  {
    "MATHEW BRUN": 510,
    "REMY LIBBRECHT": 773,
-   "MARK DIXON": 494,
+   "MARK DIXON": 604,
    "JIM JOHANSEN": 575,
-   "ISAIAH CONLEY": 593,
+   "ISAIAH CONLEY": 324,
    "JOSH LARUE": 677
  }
■ ■ ■ ■ ■ ■ ■
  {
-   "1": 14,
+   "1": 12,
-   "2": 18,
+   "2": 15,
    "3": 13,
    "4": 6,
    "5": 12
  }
■ ■ ■ ■ ■ ■ ■
WORK INSTRUCTIONS -> Copy every line that includes the string "CONLEY" from the material above.

ANSWER SECTION ->
-   "ISAIAH CONLEY": 593,
+   "ISAIAH CONLEY": 324,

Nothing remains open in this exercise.